» Extract to read:
┌──

Streamlining Project Communication: A Guide to Simplifying Technical Jargon in Reports

Reading a document and struggling to understand the information presented is a common experience, especially in specialized fields like Information Technology (IT). As a project management consultant specializing in IT reporting, I frequently encounter industry jargon from Subject Matter Experts (SMEs). My role is to ensure these reports are clear and comprehensible for their intended audience. This article discusses my approach to simplifying reports by eliminating technical jargon, providing real-life examples, and offering practical tools and resources.

In project management, reports are documents that record and convey information to a specific audience. Since reports are vital communication tools, it is crucial to adhere to specific guidelines to ensure effectiveness in communicating information. By following these criteria, project managers can support informed decision-making and promote overall project success.


  1. Clarity: Ensuring clarity in reports is paramount, as it allows readers to easily comprehend the information presented. To achieve this, I use simple language and avoid jargon or technical terms that may confuse readers. When introducing new ideas or concepts, I aim to present them in their simplest form. For example, in a software development project report, instead of writing “The system’s API will employ OAuth 2.0 protocol for authentication,” opt for a more accessible explanation, such as “The system will use a widely-accepted, secure method to confirm user identity.” In another instance, instead of using the term “bandwidth” to describe available resources, use “capacity” or “availability.
  2. Accuracy: Accurate and reliable data is the backbone of any effective report. Reports should draw information from credible sources and avoid biases or errors that may distort the information. For example, when discussing a construction project’s progress, rather than stating, “The construction is ahead of schedule,” provide specific, verifiable data: “The construction is 10% ahead of schedule, as confirmed by the project’s timeline and the latest site inspection.

└──

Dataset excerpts
┌──

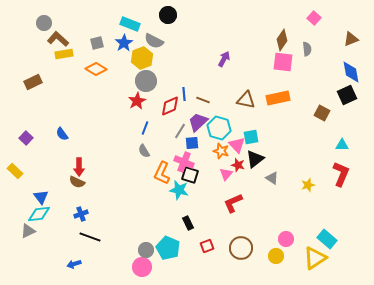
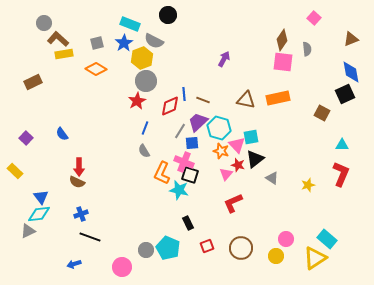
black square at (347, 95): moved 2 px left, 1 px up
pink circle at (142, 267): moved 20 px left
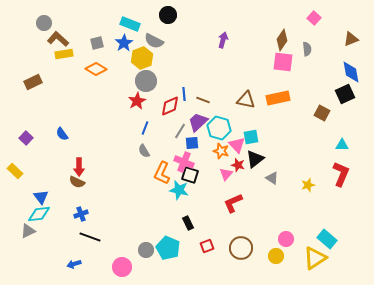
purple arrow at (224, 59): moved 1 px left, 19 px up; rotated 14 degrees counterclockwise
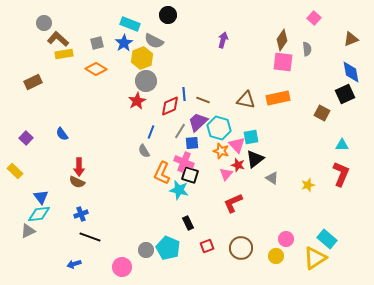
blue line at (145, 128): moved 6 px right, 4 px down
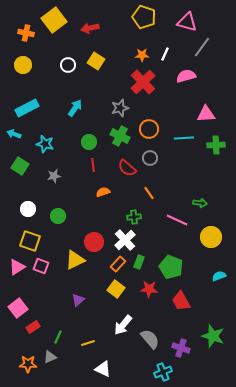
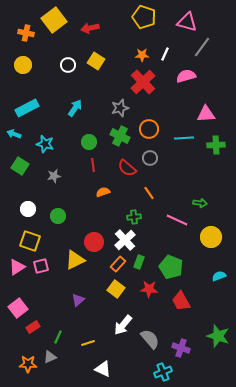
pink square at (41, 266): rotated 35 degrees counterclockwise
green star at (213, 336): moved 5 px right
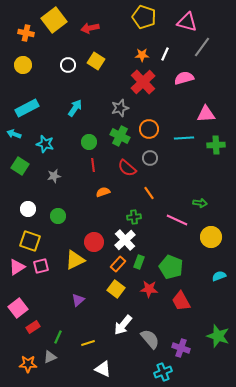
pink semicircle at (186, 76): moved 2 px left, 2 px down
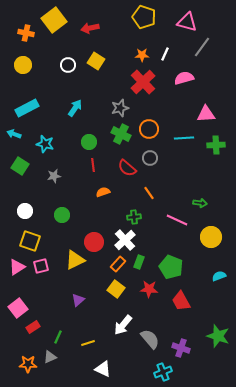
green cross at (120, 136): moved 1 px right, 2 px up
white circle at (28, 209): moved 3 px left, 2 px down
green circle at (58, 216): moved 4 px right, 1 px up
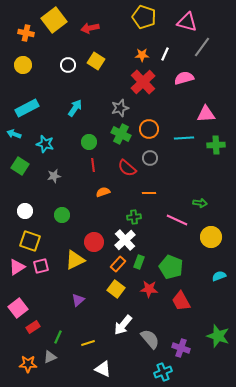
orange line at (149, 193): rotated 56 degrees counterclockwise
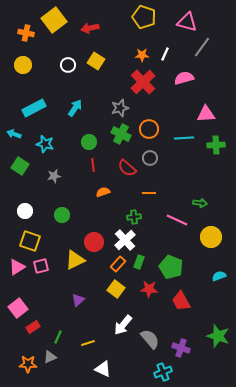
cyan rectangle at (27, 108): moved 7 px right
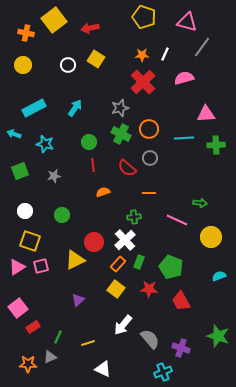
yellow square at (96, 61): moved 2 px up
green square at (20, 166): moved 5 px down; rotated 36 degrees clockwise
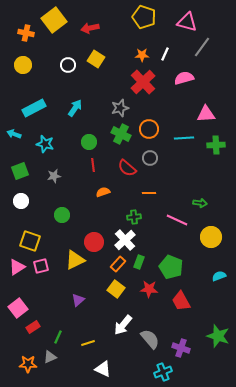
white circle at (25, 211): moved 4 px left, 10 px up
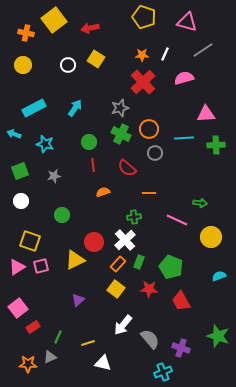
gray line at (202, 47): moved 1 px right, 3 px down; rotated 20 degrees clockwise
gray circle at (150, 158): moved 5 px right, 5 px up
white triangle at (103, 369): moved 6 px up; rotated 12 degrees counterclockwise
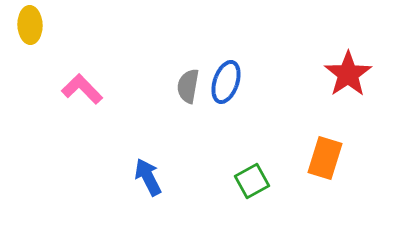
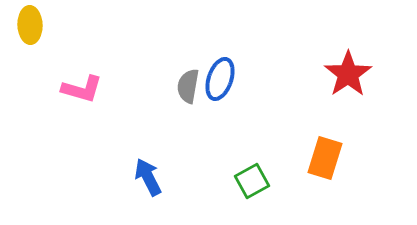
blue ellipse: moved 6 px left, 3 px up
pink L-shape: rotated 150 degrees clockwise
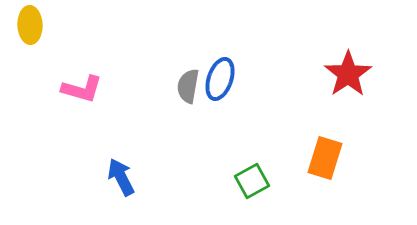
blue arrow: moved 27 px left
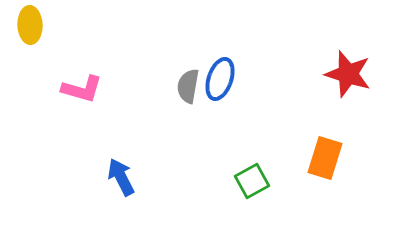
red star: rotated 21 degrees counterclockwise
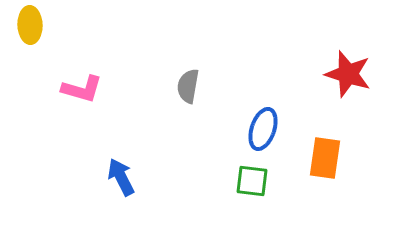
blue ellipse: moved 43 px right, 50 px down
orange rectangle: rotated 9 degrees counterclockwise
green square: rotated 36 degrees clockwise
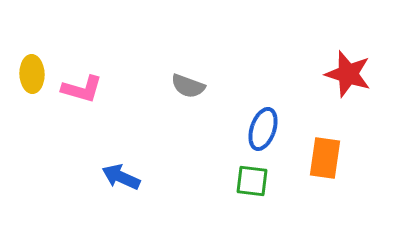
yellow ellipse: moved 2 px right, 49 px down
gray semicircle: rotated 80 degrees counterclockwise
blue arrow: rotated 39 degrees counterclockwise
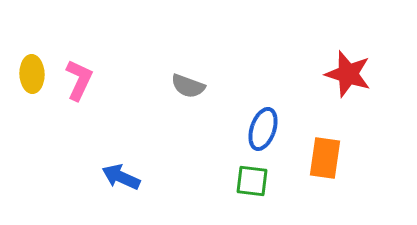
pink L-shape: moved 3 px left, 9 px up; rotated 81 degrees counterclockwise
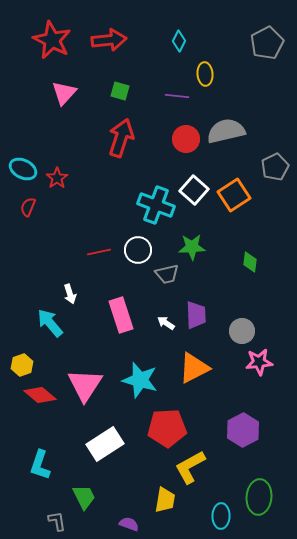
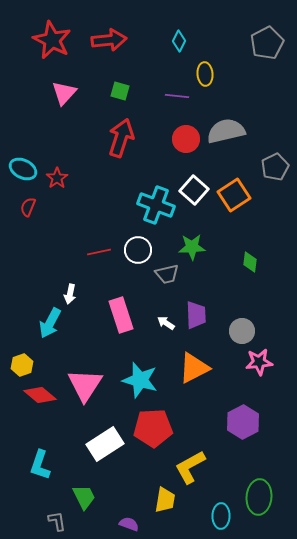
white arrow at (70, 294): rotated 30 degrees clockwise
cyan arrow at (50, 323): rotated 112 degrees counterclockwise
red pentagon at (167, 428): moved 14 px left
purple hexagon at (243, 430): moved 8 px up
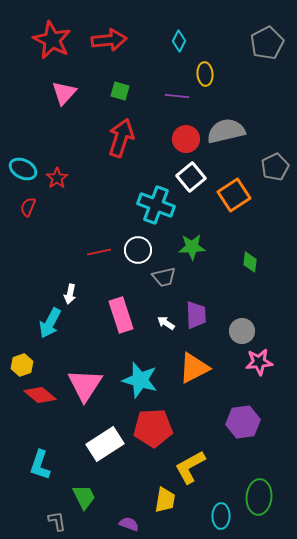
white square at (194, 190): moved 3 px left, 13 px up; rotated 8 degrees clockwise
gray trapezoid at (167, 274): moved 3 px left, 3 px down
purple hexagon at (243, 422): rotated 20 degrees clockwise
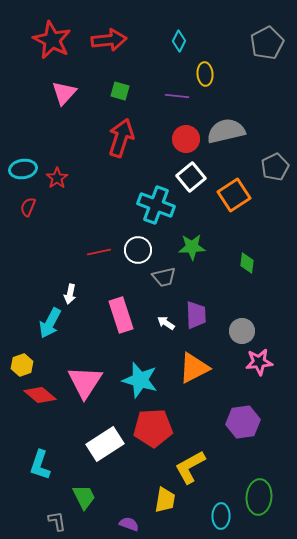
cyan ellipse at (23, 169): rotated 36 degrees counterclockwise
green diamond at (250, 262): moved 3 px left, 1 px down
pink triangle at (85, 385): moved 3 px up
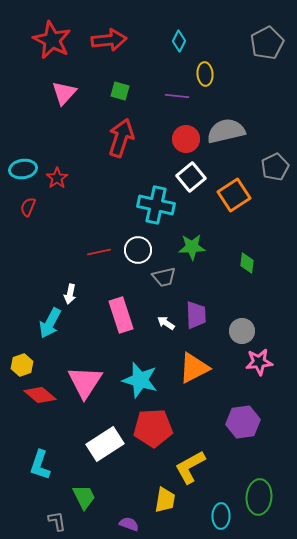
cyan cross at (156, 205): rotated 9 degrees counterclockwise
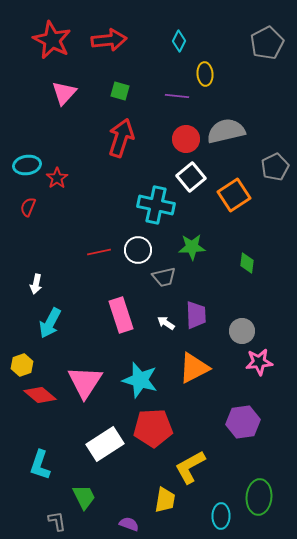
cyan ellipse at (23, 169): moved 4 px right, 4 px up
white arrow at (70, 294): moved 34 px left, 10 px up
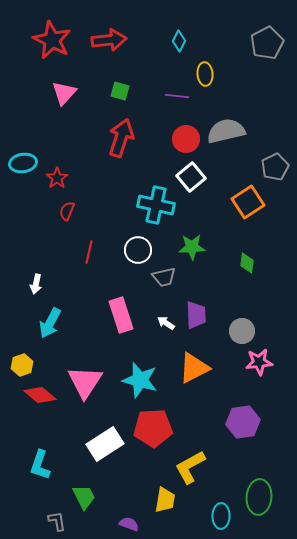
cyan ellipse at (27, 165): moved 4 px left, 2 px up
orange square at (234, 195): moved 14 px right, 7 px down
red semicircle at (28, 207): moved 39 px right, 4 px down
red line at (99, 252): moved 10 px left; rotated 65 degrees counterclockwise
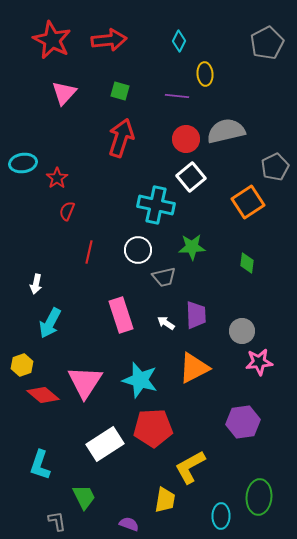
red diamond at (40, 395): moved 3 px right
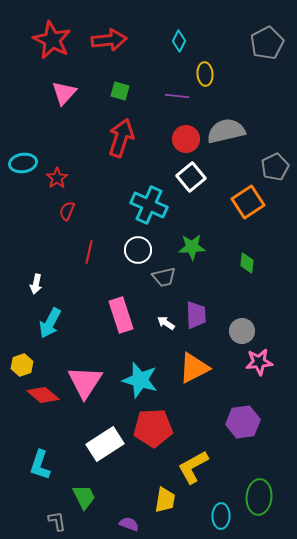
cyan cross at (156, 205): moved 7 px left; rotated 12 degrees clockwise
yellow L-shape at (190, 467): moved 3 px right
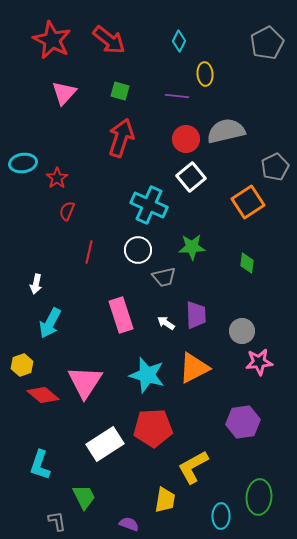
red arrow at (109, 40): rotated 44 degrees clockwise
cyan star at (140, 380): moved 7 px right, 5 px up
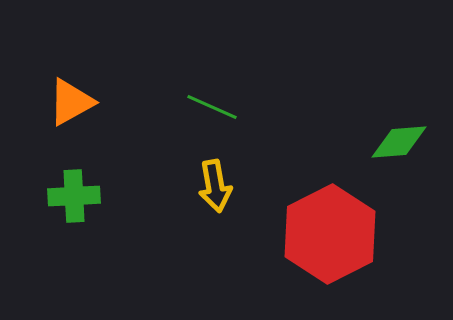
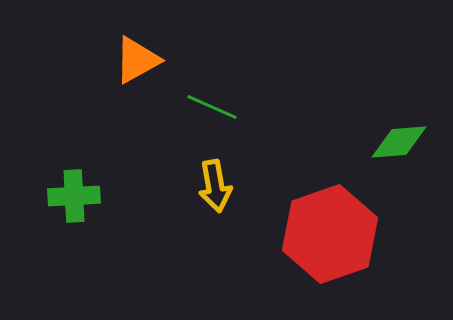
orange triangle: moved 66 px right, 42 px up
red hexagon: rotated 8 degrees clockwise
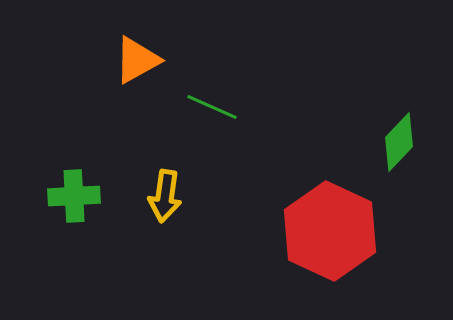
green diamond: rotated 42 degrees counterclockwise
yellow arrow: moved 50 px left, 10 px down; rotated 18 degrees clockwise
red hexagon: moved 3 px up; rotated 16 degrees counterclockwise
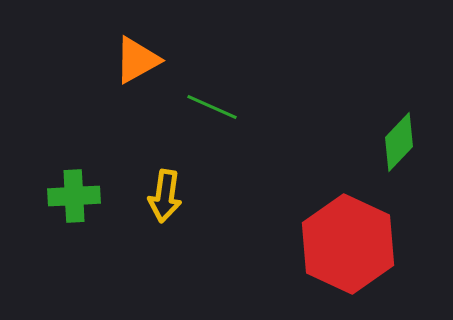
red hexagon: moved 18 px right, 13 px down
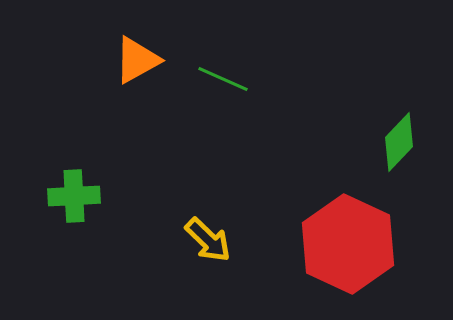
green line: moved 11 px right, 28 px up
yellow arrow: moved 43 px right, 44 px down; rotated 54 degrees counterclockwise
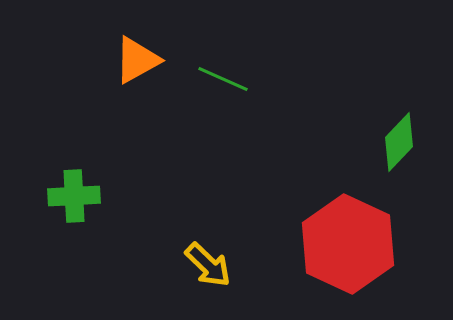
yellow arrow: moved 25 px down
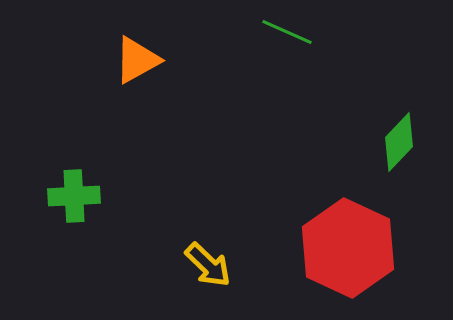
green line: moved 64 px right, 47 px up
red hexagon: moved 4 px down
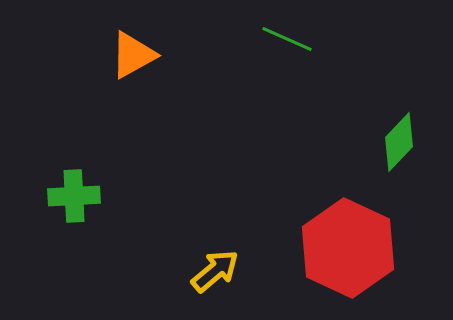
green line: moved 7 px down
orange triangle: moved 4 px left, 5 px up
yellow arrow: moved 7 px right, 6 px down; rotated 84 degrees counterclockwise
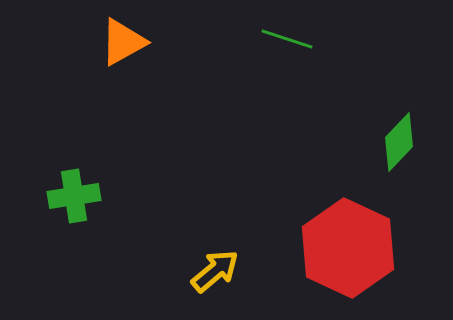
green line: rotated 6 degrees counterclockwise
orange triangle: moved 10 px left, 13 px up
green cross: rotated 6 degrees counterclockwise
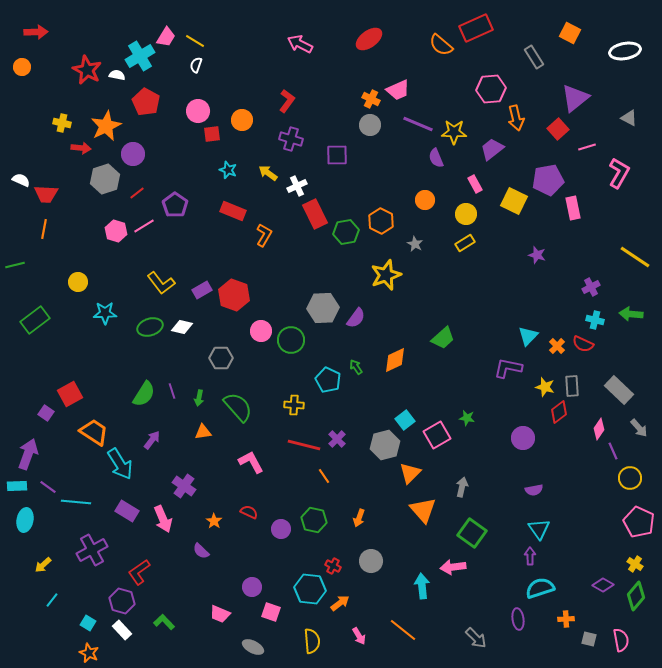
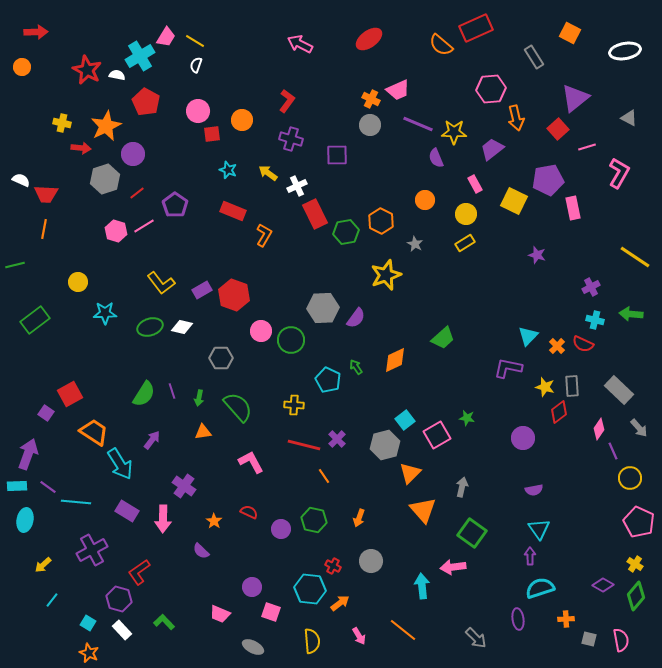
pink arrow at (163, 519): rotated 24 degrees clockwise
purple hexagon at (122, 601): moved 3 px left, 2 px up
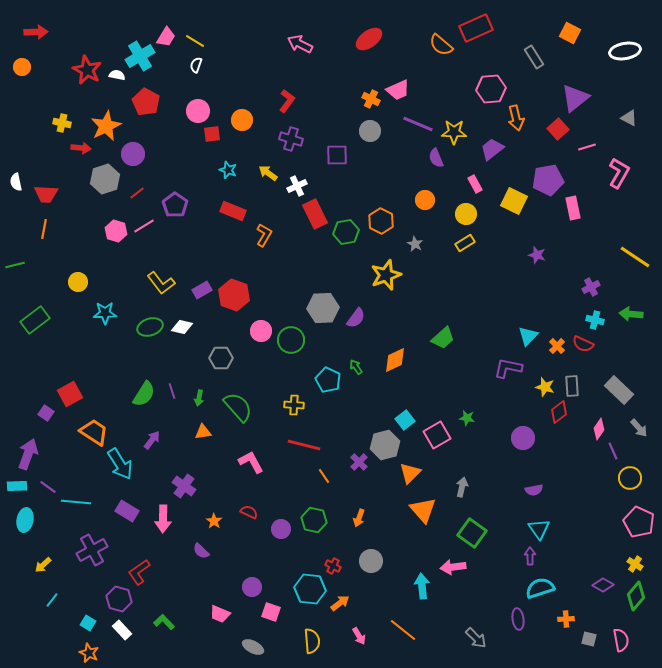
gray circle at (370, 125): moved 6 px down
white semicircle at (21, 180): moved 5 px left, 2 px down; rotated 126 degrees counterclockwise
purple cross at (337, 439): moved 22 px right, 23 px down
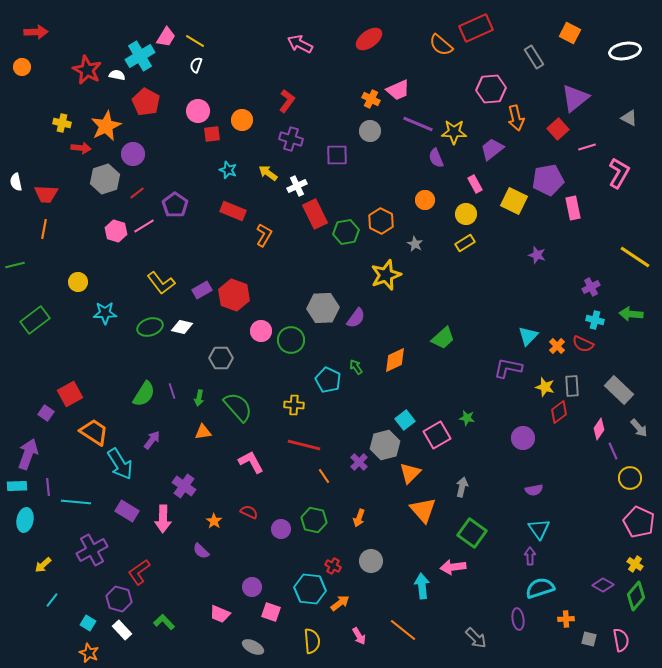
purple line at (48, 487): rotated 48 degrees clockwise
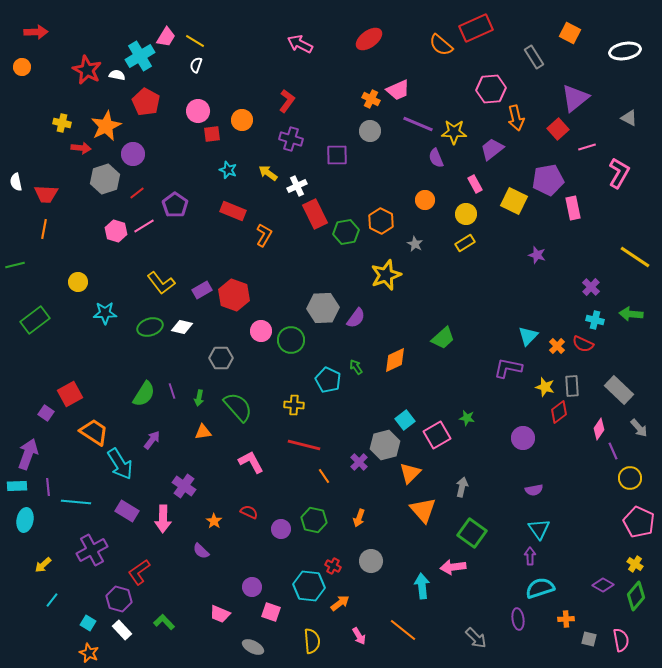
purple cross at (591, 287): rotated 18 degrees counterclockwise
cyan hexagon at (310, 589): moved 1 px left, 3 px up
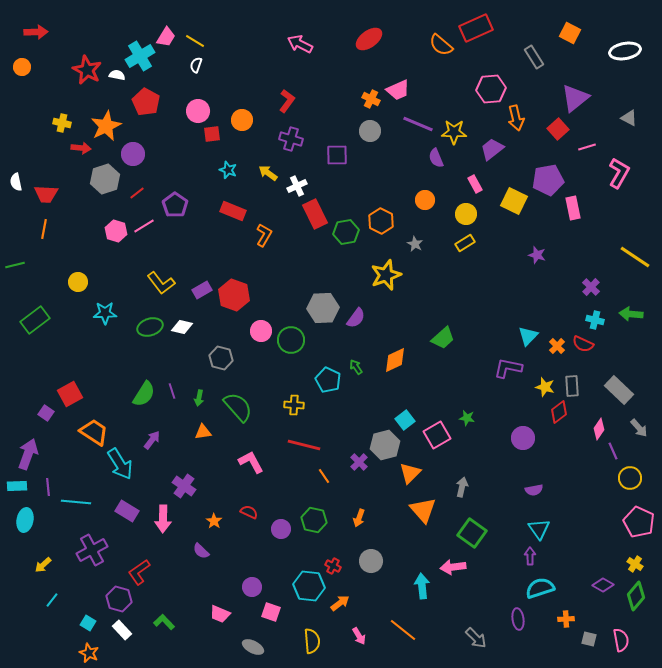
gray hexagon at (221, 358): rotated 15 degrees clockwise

└──

» Directives:
(a) In the guide on simplifying technical jargon, substitute "advisor" for "consultant" and write the passage out again, beginning at the words "Streamlining Project Communication: A" and stopping after "tools and resources.".
(b) Pick up the guide on simplifying technical jargon from where it stops, and carry it on.
These rows have no connection to the guide on simplifying technical jargon.

» Results in order:
(a)
Streamlining Project Communication: A Guide to Simplifying Technical Jargon in Reports

Reading a document and struggling to understand the information presented is a common experience, especially in specialized fields like Information Technology (IT). As a project management advisor specializing in IT reporting, I frequently encounter industry jargon from Subject Matter Experts (SMEs). My role is to ensure these reports are clear and comprehensible for their intended audience. This article discusses my approach to simplifying reports by eliminating technical jargon, providing real-life examples, and offering practical tools and resources.

(b)
  3. Relevance: Reports must be tailored to the intended audience, providing information that aligns with their needs and interests. If writing a report for a project’s executive sponsors for instance, focus on high-level insights, financial data, and overall progress. In contrast, a report for a project team may require more detailed information about individual tasks, deadlines, and technical challenges.
  4. Timeliness: Reports should be current and up to date, reflecting the most recent information available. For example, if submitting a monthly financial report for a project, ensure that the data included is from the most recent month and not outdated or incomplete figures. Staying current is essential for stakeholders to make informed decisions based on the latest information.
  5. Completeness: Comprehensive reports provide a thorough analysis of the presented data and information without omitting important details. For example, in a risk assessment report, include all identified risks, their potential impact on the project, and proposed mitigation strategies. Leaving out critical information could lead to uninformed decision-making and negatively impact project’s outcome.
  6. Consistency: Maintaining a consistent format and style in reports is essential for presenting information in a logical and organized manner. Consistency includes using the same headings, fonts, and colour schemes throughout the document. In addition, reports should have a clear structure, with sections divided into logical categories, such as background, objectives, methods, findings, and conclusions. This consistency enables readers to follow the report more easily and quickly locate specific information they seek.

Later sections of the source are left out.